### Text section
If we could find a sponsorship organization, maybe-- someone who would be actively using it and funding it as we go. Otherwise this could quickly get way out of hand, budget-wise.

Isn’t Open edX somewhat heading towards this? A lot of the UI is moving towards MFEs, which means the platform is more API-driven than ever.

I don’t see why someone with enough funds couldn’t create a new learning frontend based on the frontend-app-learning that has a completely different UI.

I the studio login issue can be solved a bit. There is now frontend-app-authn for authentication and registration, and some studio functionality is also moving to MFEs like frontend-app-course-authoring/ (which is something I’m actively working on). Studio should also be able to login in a similar manner, not sure if it already does.

I agree with you that at the moment we have no business need for this, though I’d raise that we had a big client complaining about the capabilities of Open EdX as a headless LMS as they needed only that one since they wanted to integrate with their own UI.

I share the opinion of @braden that there is a market hole, but the question is how many customers would prefer that instead.

### Data excerpts
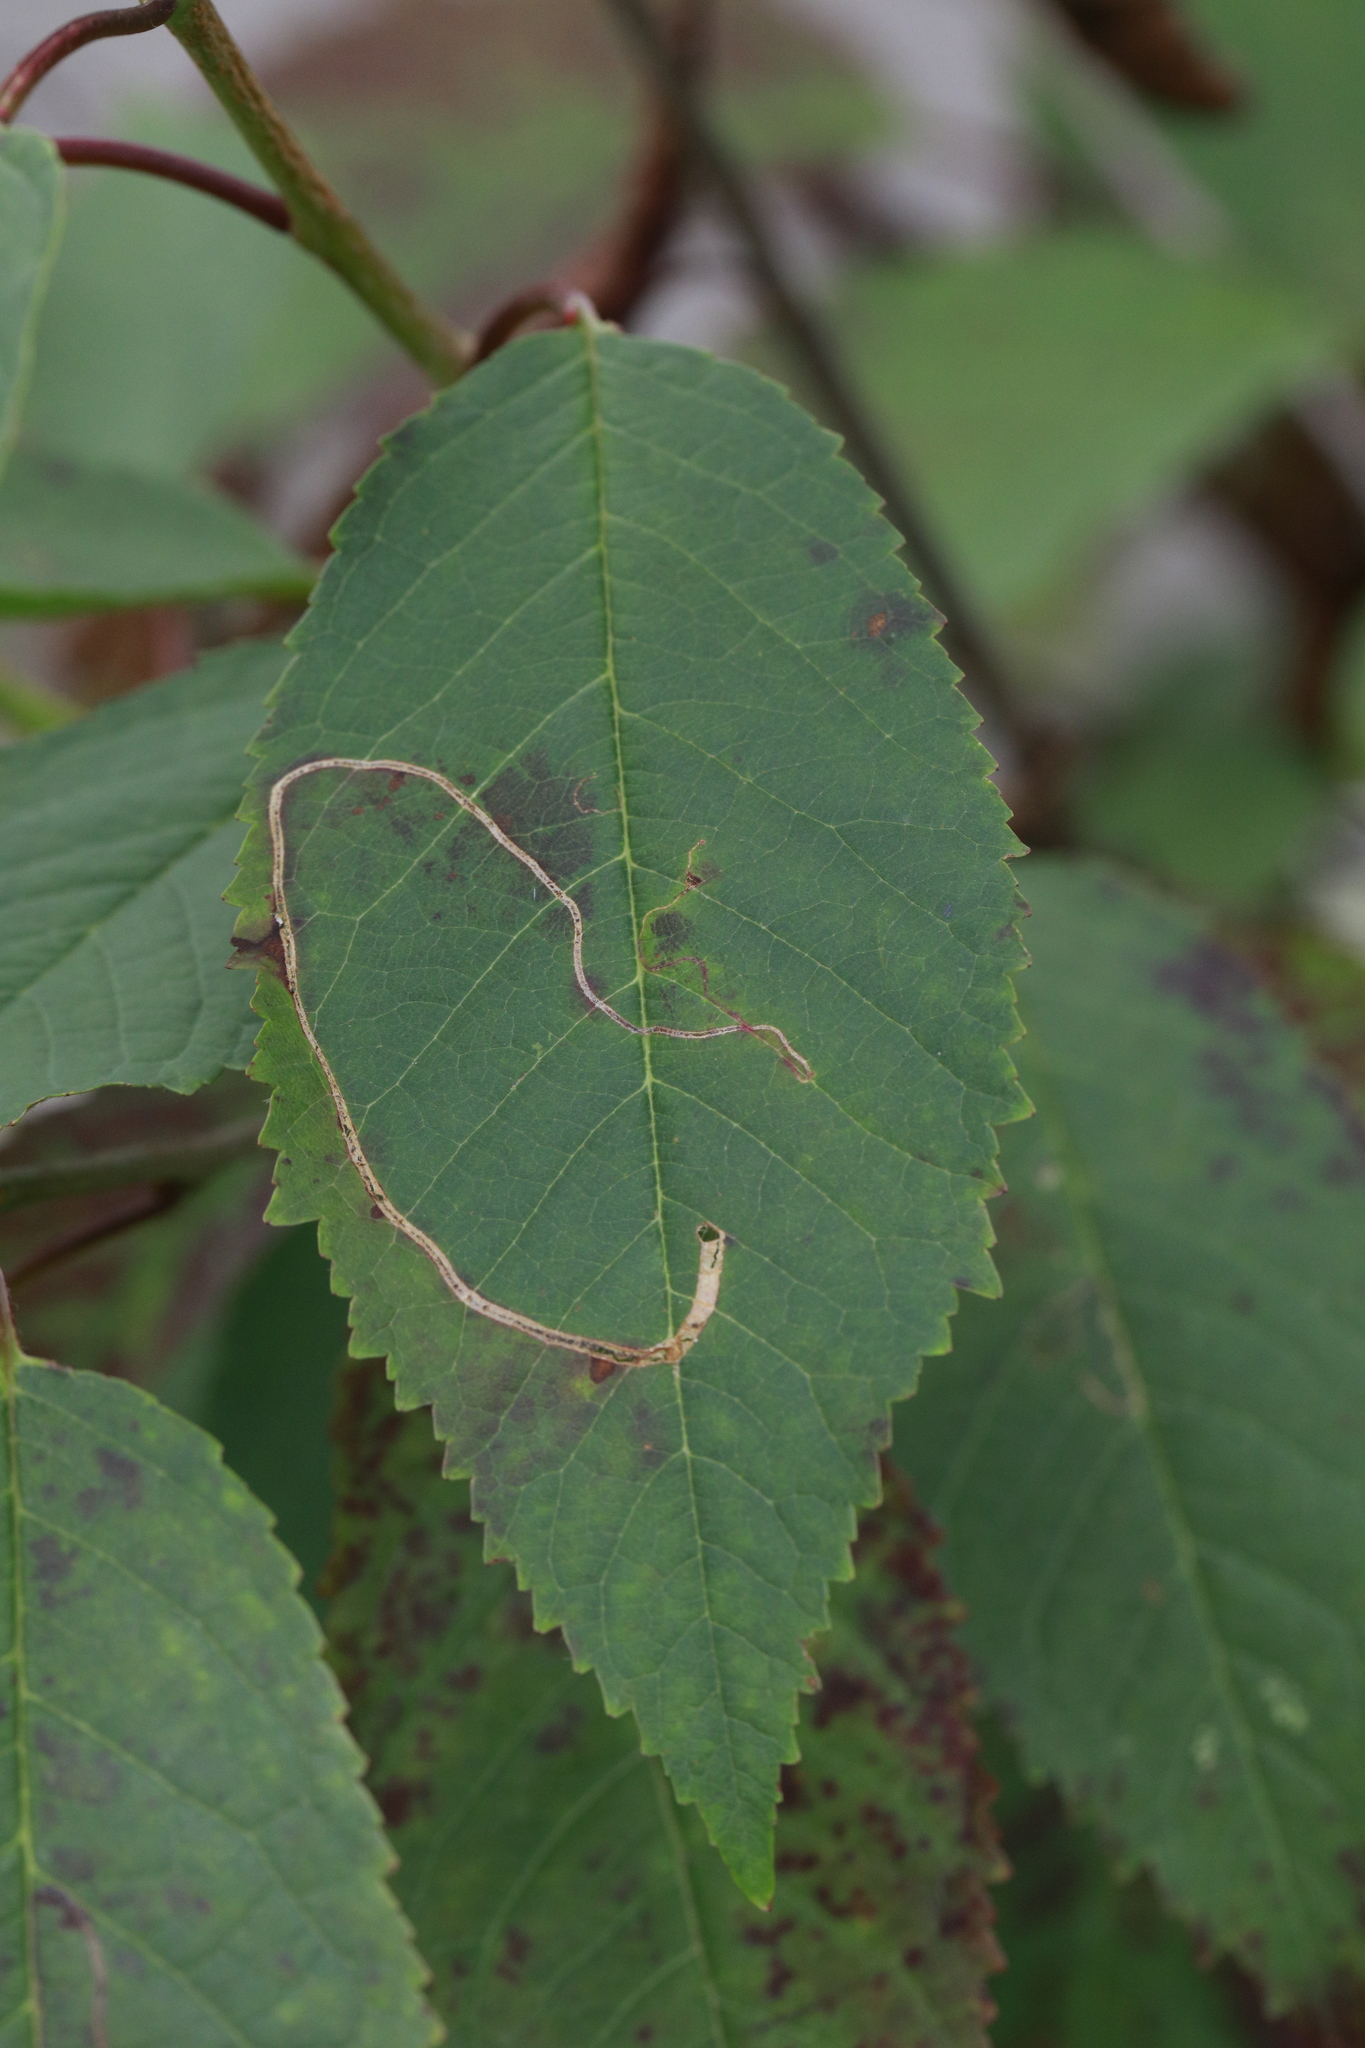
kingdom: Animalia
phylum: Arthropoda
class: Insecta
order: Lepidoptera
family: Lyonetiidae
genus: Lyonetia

...

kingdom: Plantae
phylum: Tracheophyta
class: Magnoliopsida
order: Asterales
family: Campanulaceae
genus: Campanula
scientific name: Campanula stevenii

### To-do list
1. Translate this sentence from the Open edX discussion into Spanish: "A lot of the UI is moving towards MFEs, which means the platform is more API-driven than ever."
2. Write the next part of the Open edX discussion, starting after its final sentence.

### Answers to the tasks
1. Gran parte de la interfaz de usuario se está trasladando a MFE, lo que significa que la plataforma está más orientada a las API que nunca.

2.
Although it is true, I think it would not reach the “headless LMS” state in the upcoming ~4 years as the platform is quite robust and the changes they/we would need in the long run would heavily impact the existing APIs as well, which takes a lot of time to push through.


Don’t take me wrong, I like the platform, but I think the headless LMS could bring in other customers too.

“Headless” LMS does have a good point, I don’t know the depth of it but I guess “Yonkers” did try to build their own UI. Having said that I resonate with @kshitij that Open edX is moving towards MFEs which is making the platform API-driven, I did a similar discovery this year where we planned to move all the advanced settings available in the studio to APIs.

What I am trying to get attention to is I think Open edX is moving in the API-driven direction and we have clients that want that work to be done.

So as @Fox pointed out if we can find a client or clients who can sponsor this work that will be a perfect catalyst to this work.

Because if we develop this without dogfooding it there could definitely be possibilities that we might miss.

I think Fox has the crucial point. We either have to find somebody to pay for development, or build it and use it ourselves.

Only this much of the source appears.